- **Job 1**:
Answer these questions using the interview below, one answer per line and marked the same way:
(a) What name was given to the daughter?
(b) Where was the speaker living when the address was made public?
(c) How does 'The Devil's Dictionary' define fame?
------ Selected passage
Does the public demand too much of popular musicians?
It seems that in many ways they're expected to be saintly beings. I don't know if they're expected to be saint like, but people do expect you to wear the same jacket all the time and they're upset, nervous, and disappointed when you attempt growth at their expense. 'The Devil's Dictionary'(8) defines fame as "being conspicuously miserable". A lot of the problems connected with fame are perpetuated by the performers more than the public, because many performers use the press as if it's a priest. They tell journalists very private details of their lives and you have to be careful about that because it can be dangerous and damaging. It's a little cheap too, considering that you should probably reserve a lot of that for your close personal friends and relatives.

Is fame fraught with anxiety for you?
No, because I'm not famous to the degree that it becomes a physical problem. There's a certain luxury in anonymity. It's like notice me, notice me, leave me alone. You want to be accepted, but you don't want to be bothered with it. You don't want people around your neck slowing you down, but you also don't want to stand in line at the post office for an hour. There was a period of time when I was living at the Tropicana, that I made my address public(9) and it became difficult. But it was my own damn fault and I think I orchestrated and arranged a lot of it just to be able to conduct, but now I'm different.

Most of your music has grown out of a lifestyle I assume you're no longer living. You're married now and last week your wife gave birth to your first child (a daughter, named Kelly). Do you expect these changes to have a profound impact on your music"?
Yes and no. My writing has never chronicled my days verbatim. If that was the way I wrote I'd probably have to be rather busy in order for it to be entertaining. At the same time, there is a certain clarity that you get from having a very safe booth that you don't have when you're behind the register. Now that I have a wife and family I no longer feel as if I'm out in the world having to make new friends every day.

Do you believe in luck?
Yeah, there is luck, but the best luck you make yourself. I think I've been lucky. I make these things out of air and I don't have to use a hammer and nails, or work 12 hours in a rotten kitchen and get yelled at.

What is your dream?
I think my dream is a feeling more than it's an actual piece of geography. Some of my dreams have come true. Going on the road and playing nightclubs was an enormous dream for me. I can remember working in a restaurant and hearing music come out of the jukebox and wondering how to get from where I was, in my apron and paper hat, through all the convoluted stuff that takes you to where you're coming out of the jukebox. I'm still not played on jukeboxes though, which is OK. If I heard myself come out of a jukebox somewhere my face would probably turn red.
------------
------ Raw records
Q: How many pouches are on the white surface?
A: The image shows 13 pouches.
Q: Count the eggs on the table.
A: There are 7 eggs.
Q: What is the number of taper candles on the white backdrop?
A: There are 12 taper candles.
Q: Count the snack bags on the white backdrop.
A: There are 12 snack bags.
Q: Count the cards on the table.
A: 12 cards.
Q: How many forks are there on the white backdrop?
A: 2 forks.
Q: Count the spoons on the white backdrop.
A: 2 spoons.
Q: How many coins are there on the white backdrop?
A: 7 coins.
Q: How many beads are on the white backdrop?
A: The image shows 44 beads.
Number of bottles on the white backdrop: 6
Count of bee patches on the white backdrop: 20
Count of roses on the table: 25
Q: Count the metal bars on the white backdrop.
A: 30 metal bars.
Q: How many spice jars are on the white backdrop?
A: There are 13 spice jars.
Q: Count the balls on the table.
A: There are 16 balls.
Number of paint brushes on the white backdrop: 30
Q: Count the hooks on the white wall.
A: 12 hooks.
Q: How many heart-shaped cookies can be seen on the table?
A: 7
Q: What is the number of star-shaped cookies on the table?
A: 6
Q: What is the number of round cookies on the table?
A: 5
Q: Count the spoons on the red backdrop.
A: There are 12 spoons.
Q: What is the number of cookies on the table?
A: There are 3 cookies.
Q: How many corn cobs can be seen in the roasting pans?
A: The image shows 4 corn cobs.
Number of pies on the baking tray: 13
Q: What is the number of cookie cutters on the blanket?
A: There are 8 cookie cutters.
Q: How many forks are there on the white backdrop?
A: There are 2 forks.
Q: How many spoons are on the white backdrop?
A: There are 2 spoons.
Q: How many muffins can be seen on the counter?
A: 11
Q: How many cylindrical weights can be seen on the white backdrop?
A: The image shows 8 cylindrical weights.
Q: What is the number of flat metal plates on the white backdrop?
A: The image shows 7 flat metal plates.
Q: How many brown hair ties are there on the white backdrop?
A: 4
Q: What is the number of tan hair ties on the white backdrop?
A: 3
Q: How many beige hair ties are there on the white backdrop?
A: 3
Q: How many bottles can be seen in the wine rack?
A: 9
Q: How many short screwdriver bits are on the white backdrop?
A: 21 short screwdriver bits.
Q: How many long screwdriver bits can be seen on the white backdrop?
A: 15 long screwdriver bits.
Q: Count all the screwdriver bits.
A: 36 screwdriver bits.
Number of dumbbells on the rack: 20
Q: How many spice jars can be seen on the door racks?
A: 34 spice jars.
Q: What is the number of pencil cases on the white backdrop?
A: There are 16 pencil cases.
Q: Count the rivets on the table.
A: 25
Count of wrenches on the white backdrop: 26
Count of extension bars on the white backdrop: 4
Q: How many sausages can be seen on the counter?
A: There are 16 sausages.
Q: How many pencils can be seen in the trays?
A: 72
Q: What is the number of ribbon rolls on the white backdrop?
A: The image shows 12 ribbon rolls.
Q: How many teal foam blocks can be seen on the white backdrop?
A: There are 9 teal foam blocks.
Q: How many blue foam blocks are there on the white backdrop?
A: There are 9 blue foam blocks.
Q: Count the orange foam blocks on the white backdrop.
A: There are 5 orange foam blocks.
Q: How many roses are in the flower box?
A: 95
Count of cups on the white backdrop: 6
------------
- **Job 2**: Reproduce the records verbatim, beginning at the line that has "Q: Count the spoons on the red backdrop." and stopping after the line that has "Number of dumbbells on the rack: 20".

- **Solution 1**:
(a) Kelly
(b) At the Tropicana
(c) As "being conspicuously miserable"

- **Solution 2**:
Q: Count the spoons on the red backdrop.
A: There are 12 spoons.
Q: What is the number of cookies on the table?
A: There are 3 cookies.
Q: How many corn cobs can be seen in the roasting pans?
A: The image shows 4 corn cobs.
Number of pies on the baking tray: 13
Q: What is the number of cookie cutters on the blanket?
A: There are 8 cookie cutters.
Q: How many forks are there on the white backdrop?
A: There are 2 forks.
Q: How many spoons are on the white backdrop?
A: There are 2 spoons.
Q: How many muffins can be seen on the counter?
A: 11
Q: How many cylindrical weights can be seen on the white backdrop?
A: The image shows 8 cylindrical weights.
Q: What is the number of flat metal plates on the white backdrop?
A: The image shows 7 flat metal plates.
Q: How many brown hair ties are there on the white backdrop?
A: 4
Q: What is the number of tan hair ties on the white backdrop?
A: 3
Q: How many beige hair ties are there on the white backdrop?
A: 3
Q: How many bottles can be seen in the wine rack?
A: 9
Q: How many short screwdriver bits are on the white backdrop?
A: 21 short screwdriver bits.
Q: How many long screwdriver bits can be seen on the white backdrop?
A: 15 long screwdriver bits.
Q: Count all the screwdriver bits.
A: 36 screwdriver bits.
Number of dumbbells on the rack: 20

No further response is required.